In the province of Ontario, where I live, hysterectomy is the most commonly performed surgical procedure. More than twenty thousand were performed in 1994-95 alone. The choice of hysterectomy may coincide more with the inclinations and surgical abilities of local gynecologists than with medical imperatives; there seems to be little rhyme or reason in how doctors prescribe and perform this often life-altering operation. According to the Toronto Institute for Clinical Evaluative Sciences (ICES), the rate of hysterectomy per region ranges from 274 to 797 per 100,000 women. Not surprisingly, in early 1998, the Ontario Medical Association published a report (not circulated to the public) stating that too many hysterectomies were being performed in Ontario.
But a report addressing the issue of the overuse of hysterectomy in Canada was made public in June 2002. It confirmed that Canada's situation is similar to that of the United States.
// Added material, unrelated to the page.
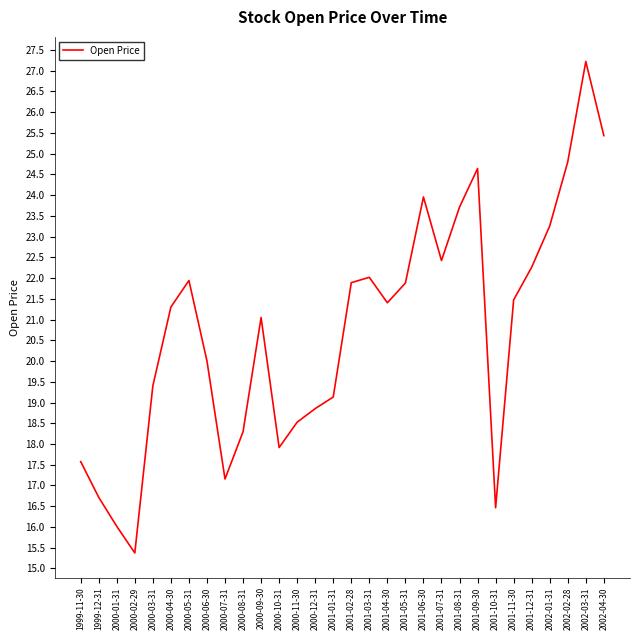

Which has a higher value, 2002-04-30 or 2001-03-31?

2002-04-30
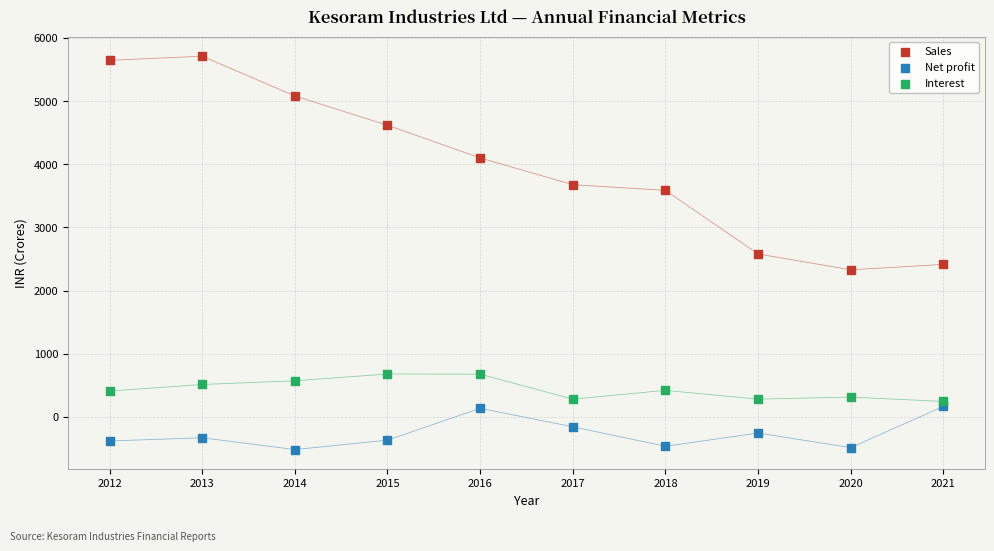

Across all data points, what is the range of X values (max minus min)?

9.0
Dr. Donna Stewart, professor at the University of Toronto and chair of Women's Health at the University Health Network, led the expert panel on hysterectomy practices in Ontario. A complete copy of the panel's report can be viewed at www.ontariowomenscouncil.on.ca. (See Medical Resources in Part III for more information on the Ontario Women's Council.)
According to Dr. Stewart, there are many factors contributing to the high rate of hysterectomy. For instance, many doctors are unwilling to explore other less invasive treatments with their patients. This is an unfortunate situation in itself, because if a woman is not offered less drastic options, she is not given the opportunity to make an informed choice.
Education and social class are two other important factors, and Dr. Stewart's report shows that the hysterectomy rate is highest in poor, rural regions where the level of education is low. Similarly in the U.S., the hysterectomy rate is highest in the southern states. And surprisingly, some women view hysterectomy as a permanent solution for birth control, while others feel it's the "thing to do" because it's what their mothers and sisters did before them. In any case, none of the above explanations justify a prolongation of the current situation of unnecessary surgeries performed on female patients, but all confirm the need for greater education efforts to help women and their doctors discuss less invasive alternatives to hysterectomy.
These numbers are all the more disturbing when we consider that the substantial majority of hysterectomies are very likely unnecessary. Along with Dr. West, Sandra Simkin, author of The Case against Hysterectomy, argues that 90 percent of hysterectomies are unwarranted and do not effectively treat the conditions for which they are prescribed. Surgically excising the uterus, Fallopian tubes, cervix, and/or ovaries is necessary only if cancer has been detected in one of these organs. Often, however, women are convinced to surrender their healthy reproductive organs "just in case" they might one day become cancerous. The logic of this approach is fundamentally flawed, and reveals how little the medical profession seems to value women's reproductive organs. Doctors rarely, if ever, urge men to surgically excise healthy testicles "just in case" they might one day become cancerous! As you will read in my personal story, my family physician used this scare tactic, among others, to get me to agree to a hysterectomy. It worked.